MINOT, N.D. — From his desk at Trinity Health in Minot, Dr. Casmiar Nwaigwe sat at the center of one of the worst COVID-19 outbreaks in the world.
Like most North Dakota cities, Minot passed through the spring and summer of the pandemic largely unconcerned about the virus that was tearing through distant and more densely populated regions of the country.
Still, Nwaigwe, an infectious disease specialist, worried from the time of the state’s first positive case of COVID-19, registered outside Minot in March, that his city in north-central North Dakota could be in for a long road.
For weeks, Nwaigwe urged his neighbors and patients to take the virus seriously, emerging as a leading medical critic of North Dakota’s slow-footed response. In the last month, the doctor’s warnings have become reality. Since Oct. 1, Minot’s surrounding Ward County has ballooned from 174 active virus cases to a peak of nearly 1,400 last week. Before the start of October, the county had reported just 11 virus deaths. Since then, 94 more people have died.

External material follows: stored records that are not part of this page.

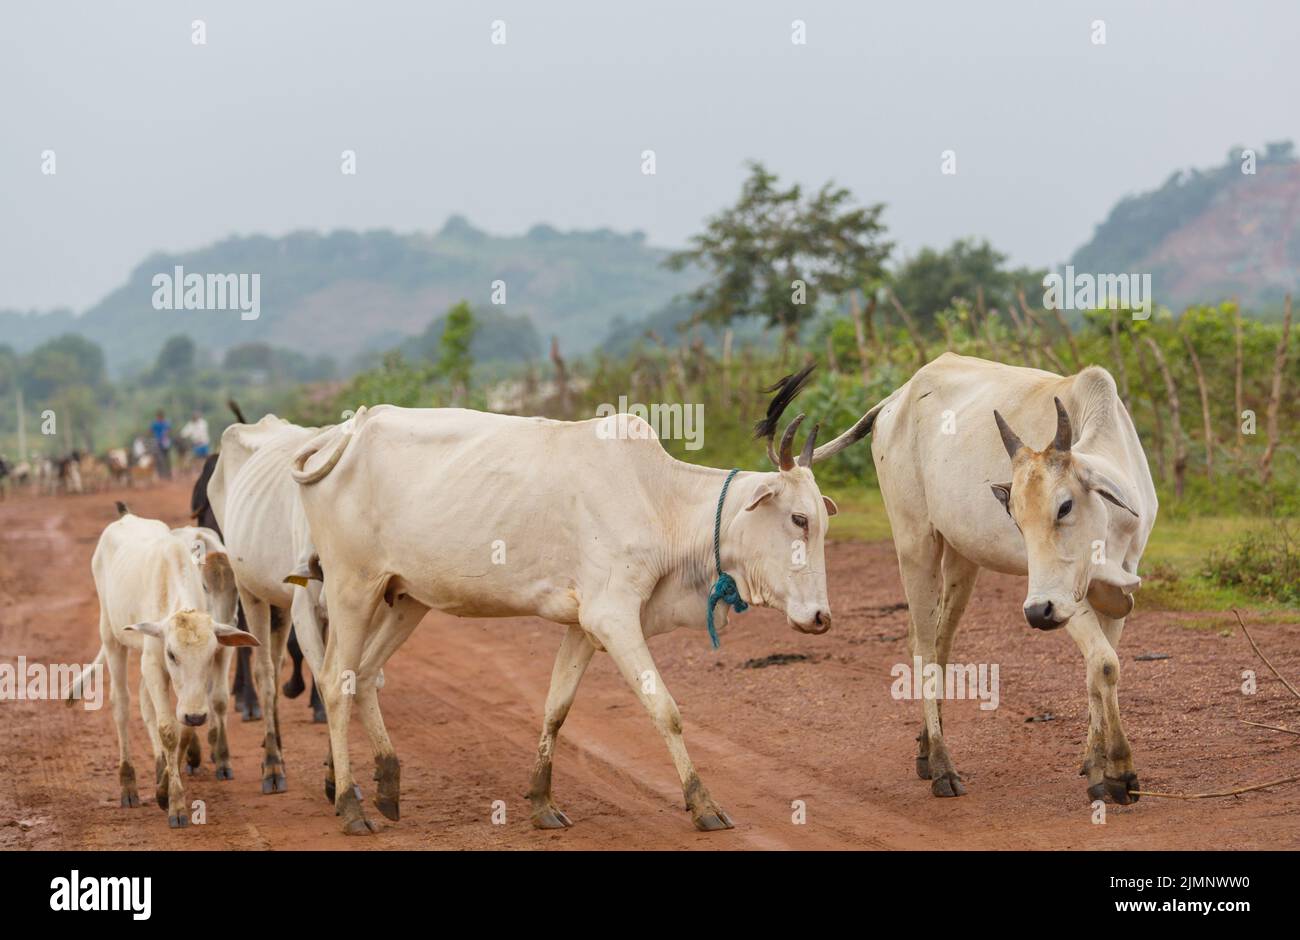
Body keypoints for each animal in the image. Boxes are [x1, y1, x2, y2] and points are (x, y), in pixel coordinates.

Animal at [79, 503, 257, 827]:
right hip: (110, 637)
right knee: (121, 704)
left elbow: (184, 729)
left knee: (145, 705)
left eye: (209, 654)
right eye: (172, 654)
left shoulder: (194, 687)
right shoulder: (154, 664)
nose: (196, 715)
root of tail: (126, 517)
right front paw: (175, 804)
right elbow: (168, 730)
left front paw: (164, 787)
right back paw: (128, 786)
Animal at [288, 372, 835, 835]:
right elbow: (666, 709)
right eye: (798, 519)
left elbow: (556, 708)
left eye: (821, 521)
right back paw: (350, 806)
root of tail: (349, 430)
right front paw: (703, 804)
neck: (659, 501)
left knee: (365, 675)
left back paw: (384, 783)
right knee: (335, 681)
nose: (821, 618)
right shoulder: (613, 617)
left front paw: (542, 802)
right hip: (352, 587)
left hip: (405, 598)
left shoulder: (584, 625)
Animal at [814, 352, 1157, 803]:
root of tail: (896, 397)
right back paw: (943, 766)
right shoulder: (1065, 596)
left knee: (940, 642)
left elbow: (1096, 671)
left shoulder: (1118, 585)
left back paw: (926, 751)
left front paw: (1095, 765)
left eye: (1065, 506)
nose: (1037, 613)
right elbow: (1104, 665)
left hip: (962, 557)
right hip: (914, 542)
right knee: (923, 647)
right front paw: (1119, 772)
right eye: (1016, 519)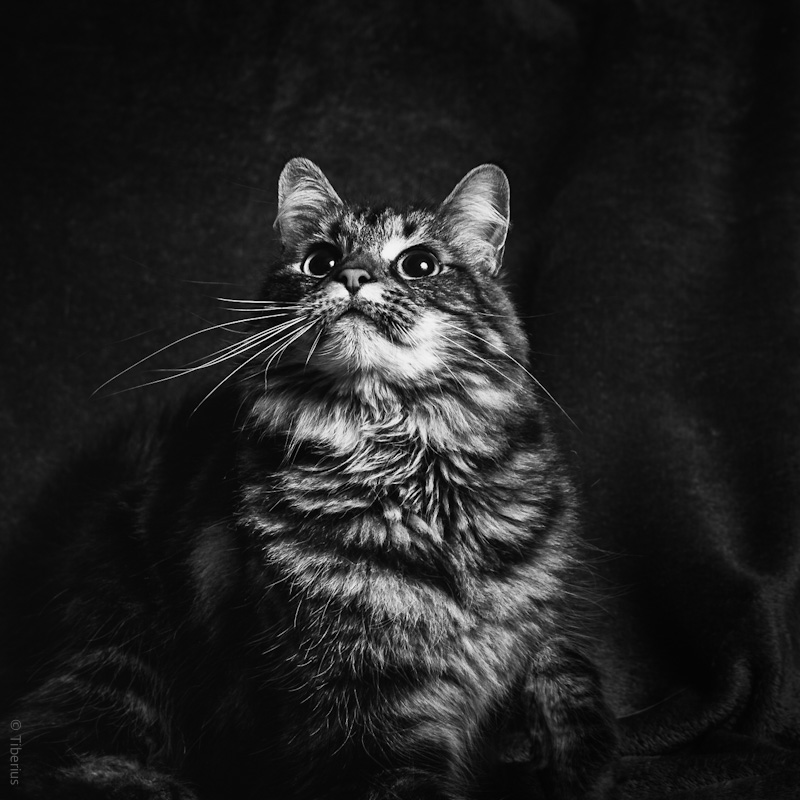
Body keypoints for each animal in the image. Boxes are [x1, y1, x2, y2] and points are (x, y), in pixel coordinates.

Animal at [0, 159, 617, 799]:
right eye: (320, 261)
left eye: (419, 264)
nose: (351, 276)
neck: (412, 475)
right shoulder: (361, 705)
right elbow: (405, 779)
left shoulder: (547, 625)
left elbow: (571, 689)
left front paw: (565, 766)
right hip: (122, 655)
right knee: (65, 752)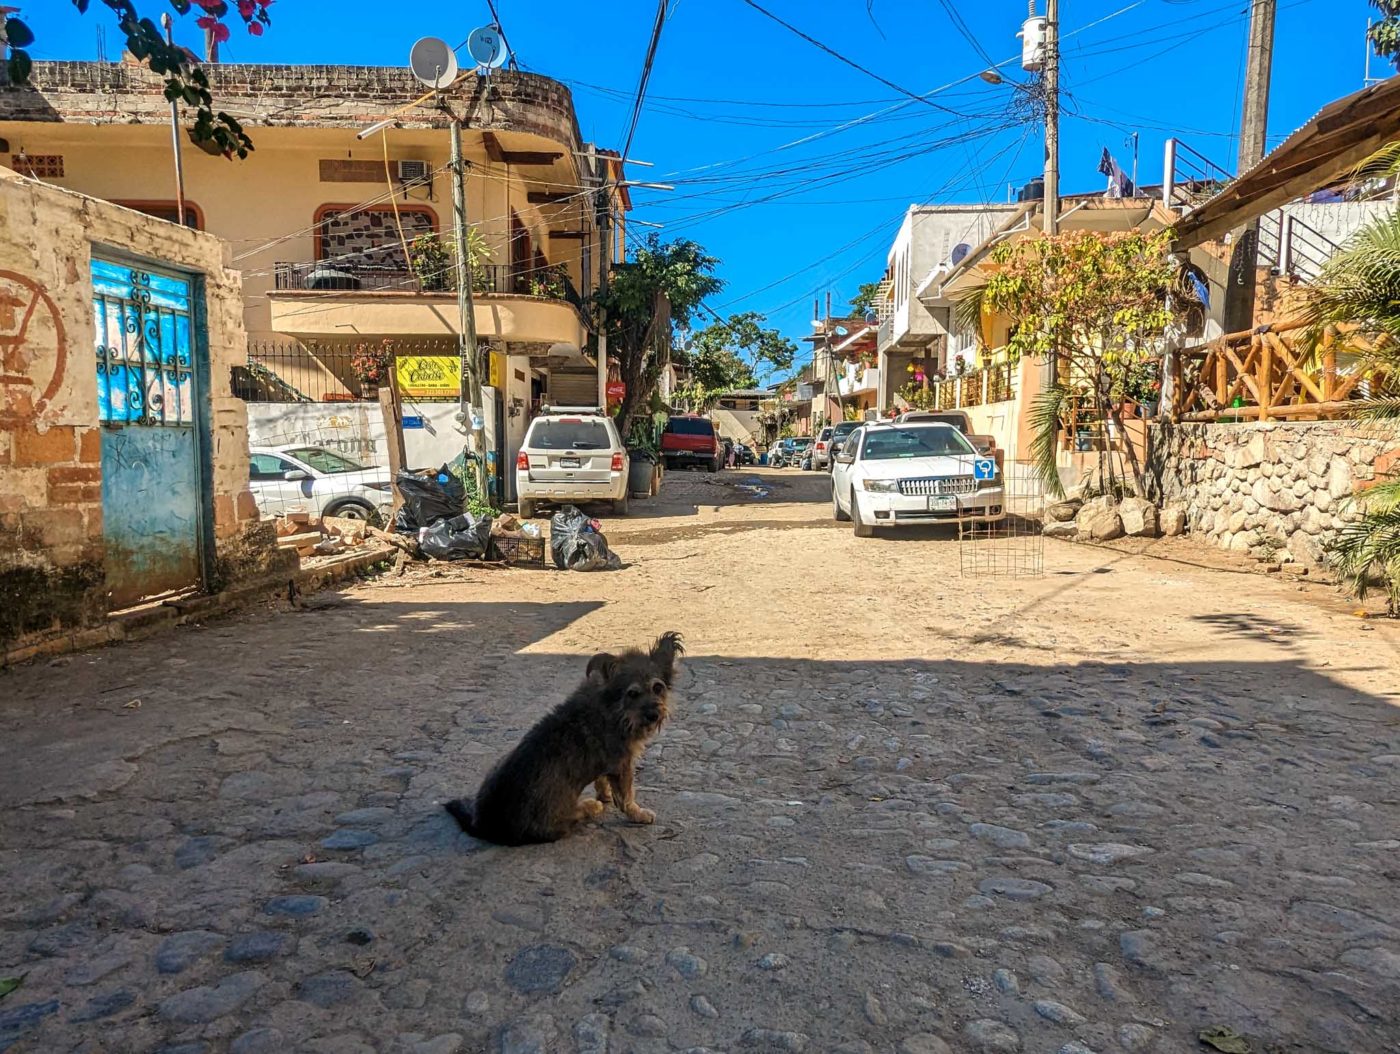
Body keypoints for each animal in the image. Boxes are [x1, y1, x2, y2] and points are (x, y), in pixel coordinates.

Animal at [445, 629, 686, 845]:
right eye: (633, 693)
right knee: (577, 815)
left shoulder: (607, 765)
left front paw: (605, 794)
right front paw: (639, 815)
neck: (615, 708)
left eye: (658, 688)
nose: (654, 715)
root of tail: (485, 827)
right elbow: (627, 798)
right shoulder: (622, 765)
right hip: (560, 818)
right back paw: (590, 806)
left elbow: (601, 780)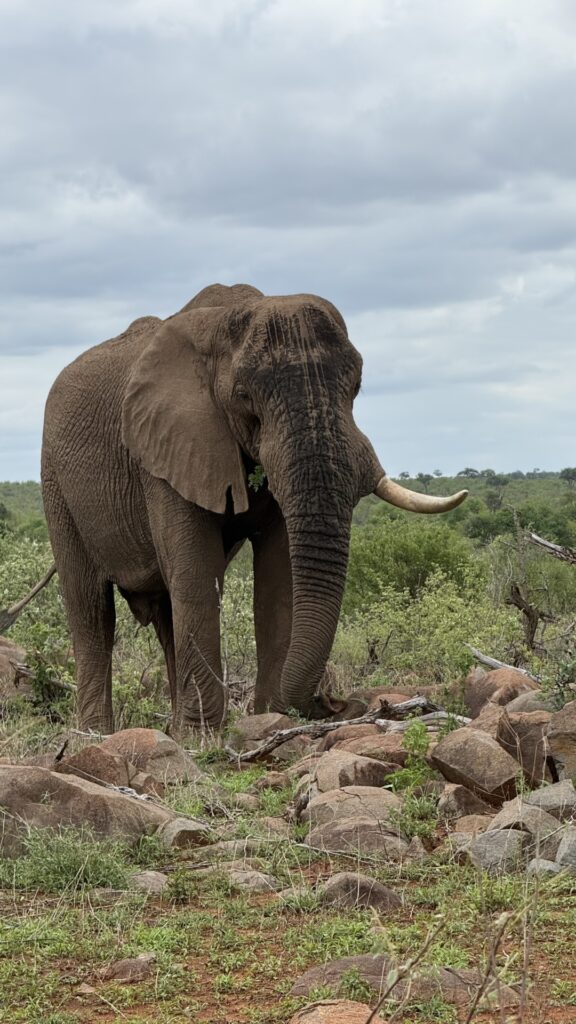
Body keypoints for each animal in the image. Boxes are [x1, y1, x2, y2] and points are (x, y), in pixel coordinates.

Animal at [41, 283, 467, 734]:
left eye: (357, 386)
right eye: (245, 398)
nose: (331, 703)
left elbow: (276, 577)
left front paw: (269, 720)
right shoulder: (162, 452)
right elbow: (196, 572)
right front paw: (204, 737)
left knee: (166, 614)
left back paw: (170, 727)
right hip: (55, 484)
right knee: (91, 610)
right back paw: (94, 734)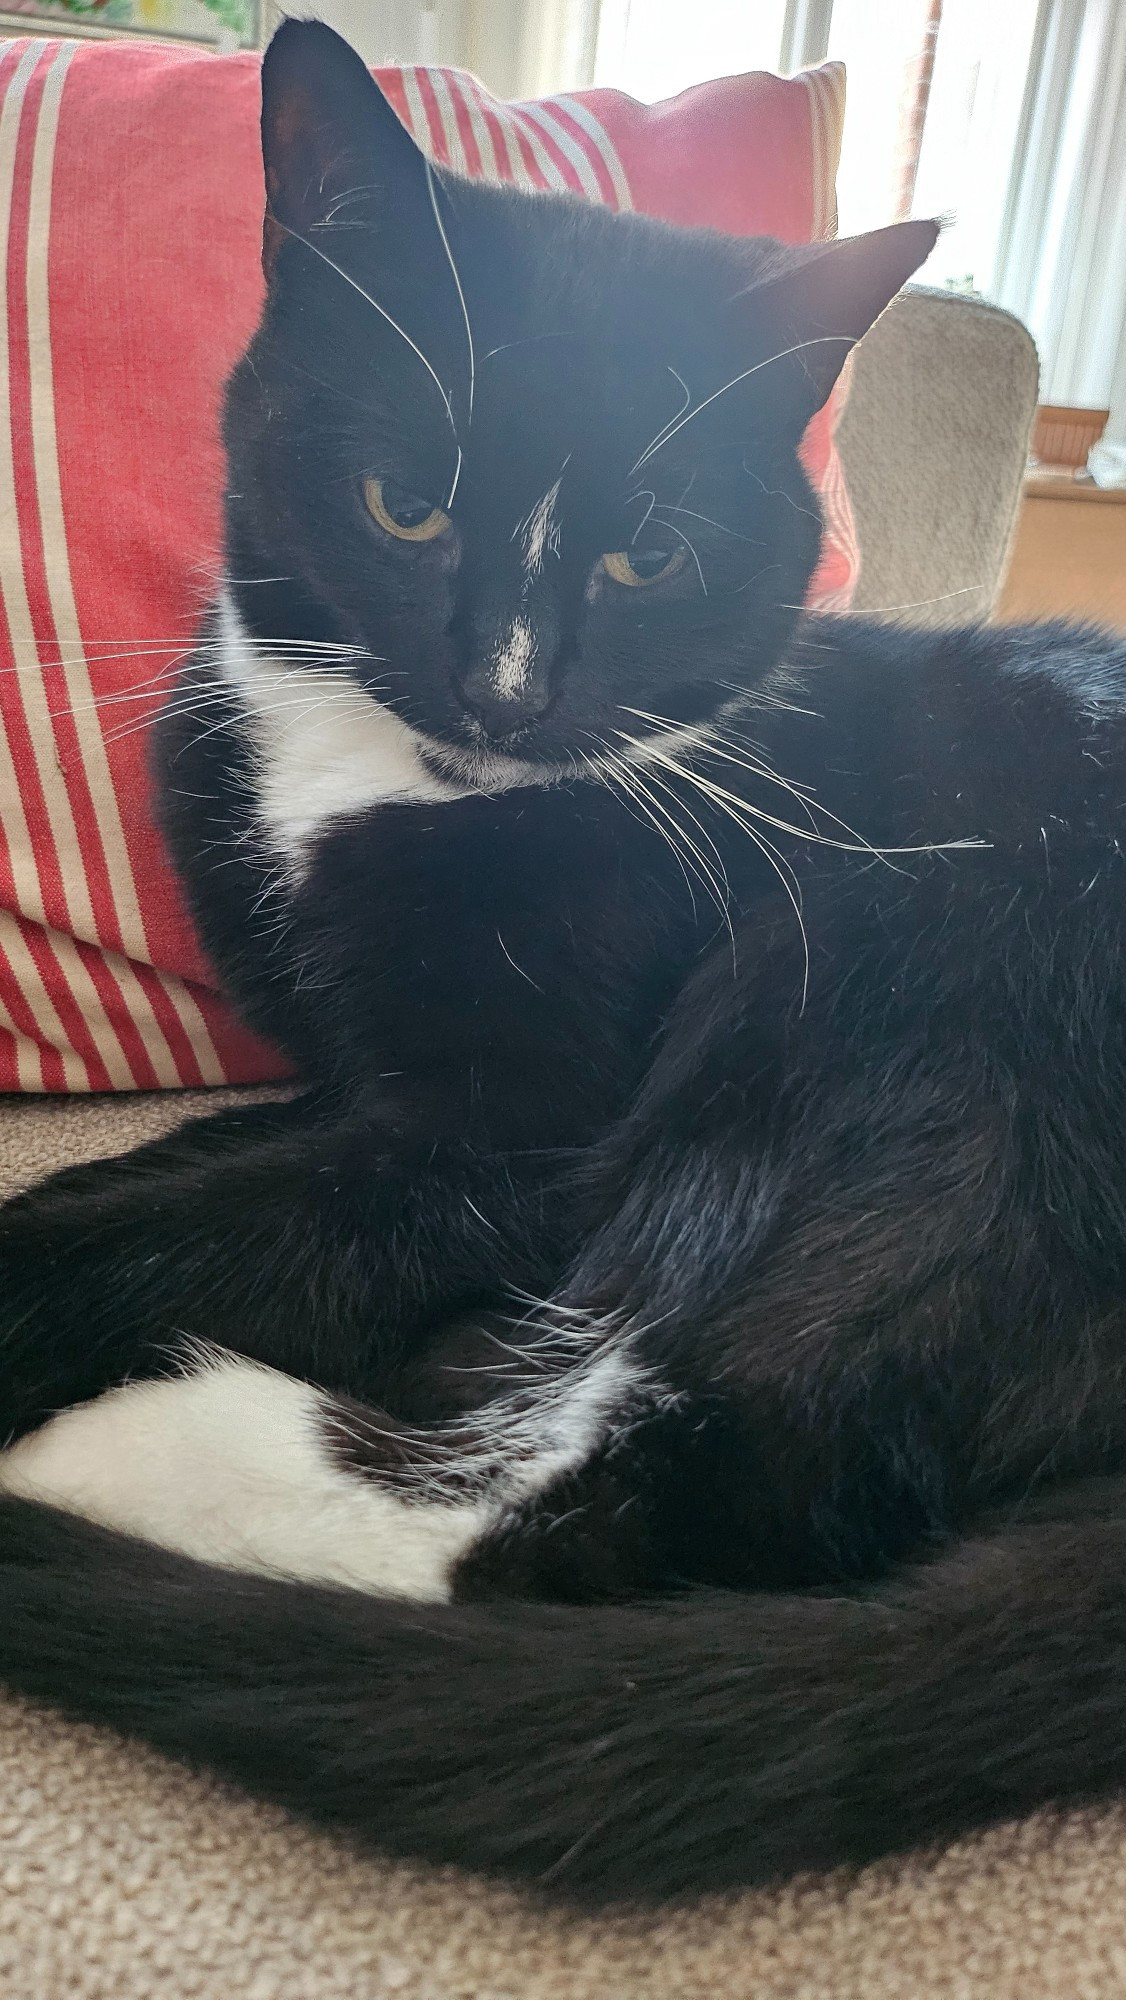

This recent viral surge has put Ward County at the head of North Dakota’s outbreak. Of the state’s seven most populous counties, Ward has the densest concentration of active virus cases, at 163 for every 10,000 residents. Minot has become a paragon of North Dakota’s pandemic crisis: a nightmare nexus of virus skepticism, underestimated rural spread, delayed action and an overburdened hospital system.